Mysteries of the sun: Solar Probe aims to solve them

LAUREL, MD.

So how do you send a spacecraft to the sun without broiling it to a cinder?

"We go at night," said Andrew Dantzler, project manager for Solar Probe, a new space science mission announced this month by Johns Hopkins University's Applied Physics Lab (APL).

That's been the running joke around the lab, Dantzler said. But APL scientists and engineers are perfectly serious about the $750 million NASA-funded mission -- the first to fly scientific instruments through the sun's million-degree corona and to within 4.1 million miles of its roiling surface.

Launch is planned for 2015, with the craft's first solar flyby just three months later -- thanks to a boost from the sun's gravity.

If it succeeds, Solar Probe will fulfill a dream that solar scientists have struggled with for a half-century, and could solve critical mysteries about how the sun works and how that affects the Earth and everything on it.

"Fifty years ago it was brought up as one of the most important things you could do in heliophysics," Dantzler said. Understanding how the sun affects the Earth without understanding the sun's corona is like trying to predict hurricanes without factoring in the ocean. "A hurricane model without the ocean is almost useless," he said.

Solar physicists want this mission to help them answer two of their most vexing questions:

• How temperatures in the corona -- the sun's outermost atmosphere -- can reach more than a million degrees centigrade while those down on the surface are only about 6,000 degrees.

• How the solar wind, which is not very strong near the sun's surface, is accelerated to several million miles per hour as it moves out of the corona and across the solar system.

"The only way we can try to answer this is to send a spacecraft into the environment which will actually measure those particles and nail it," said Madhulika Guhathakurta, program scientist for NASA's Living With a Star program.

We need to know, she said, "because we live in the outer atmosphere of the sun, and this environment couples with the Earth's magnetosphere and ionosphere to create space weather, and that is becoming very important."

Solar storms unleash radiation, electrical and magnetic energy on and around the Earth that can knock out satellites, threaten humans in space or flying polar air routes, and affect utility grids on the ground.

Solar Probe's instruments will measure high-energy protons and electrons in the sun's atmosphere, as well as the strength and direction of its magnetic field, and the amount of dust swirling around it.

Three decades of earlier studies reached the same basic conclusion. Sending a probe into the solar corona -- that shimmering halo of glowing gas that becomes visible around the sun during total eclipses -- was technically too difficult, too expensive, or both.

In 2005, APL tried again, but its proposal to NASA contained two deal-killers.

It would have required a "radioisotope thermoelectric generator," RTG, to supply electrical power. An RTG's energy comes from heat produced by a decaying bit of plutonium 238. On past missions, that design has drawn protests from people who feared a launch accident.

The mission also carried a prohibitive price tag of $1.2 billion.

Worse, from a scientific standpoint, it would have given scientists just one or two swings through the corona. "That's really putting all your eggs in one basket, and that's a lot of eggs," Dantzler said. "So we took another look at the study."

First, APL ditched the plutonium-powered generator. Should a mission to the sun not use solar energy for electrical power?

The answer isn't simple. In fact, "It's counterintuitive," Dantzler said.

It turns out that to reach the sun, the original mission would swing by Jupiter first -- too far from the sun for solar panels to do the job.

That route seems even more counterintuitive. What could be easier than flying -- falling, really -- into the sun's gravitational pull?

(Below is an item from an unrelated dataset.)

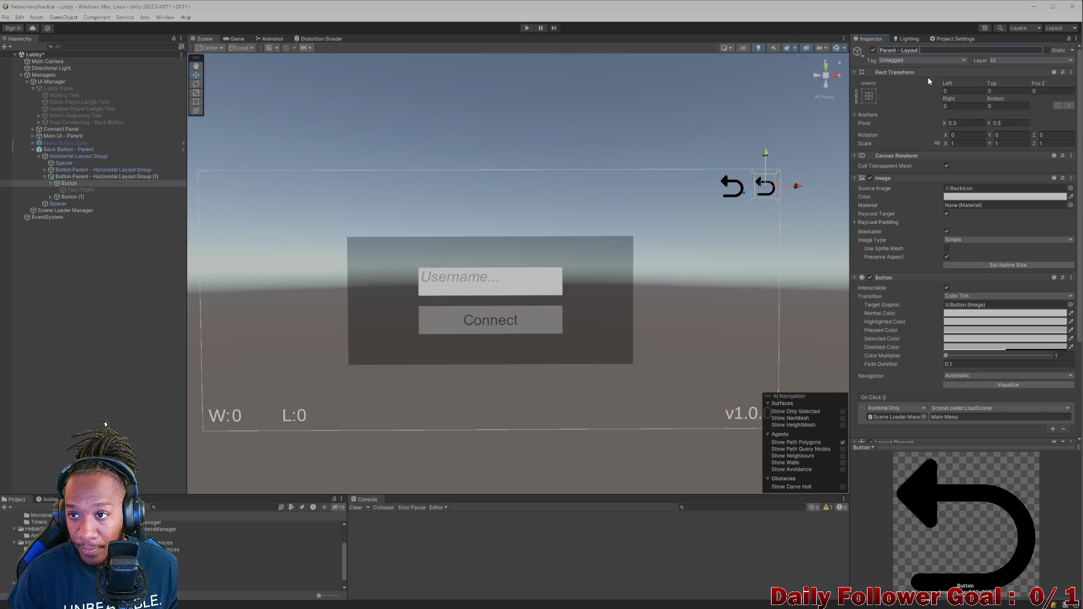
text( E)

"It's not that easy," Dantzler said.

In order to get close to the sun and fly over its poles, where the solar physicists want to be, the craft would need an enormous amount of energy, he said. First it would have to shed the momentum it inherited at launch from the Earth's speed around the sun. It would need more to climb above the plane of the Earth's orbit, and up, over the sun's pole.

The best place to get all that energy free of charge is to swing by Jupiter and gather momentum from its gravitational pull. But with the plutonium generator and solar panels both ruled out, APL decided to abandon its plan for a polar solar orbit.

Instead, "we would go around the equator," Dantzler said.

That had its own benefits -- giving scientists more opportunities -- 24 in all -- to fly through the corona at speeds up to 125 miles per second.

And by flying "downhill" -- almost straight down the sun's gravity "well" -- the spacecraft makes its first approach to the sun just three months after launch. That change also shortened the mission from 10 years to seven, further cutting total costs.

After rounding the sun, Solar Probe will soar back out as far as Venus's orbit, and use seven such Venus flybys to shrink its orbit and edge closer to the sun.

But buzzing the sun repeatedly demands a tough spacecraft. Solar Probe -- 9 feet long and 1,000 pounds -- will need to shield its instruments and communications gear from temperatures up to 2,600 degrees Fahrenheit.

APL's designers are working on a 6-inch-thick solar shield made of advanced carbon-carbon foam. It must always be pointed toward the sun, keeping the craft's camera and sensors at room temperature.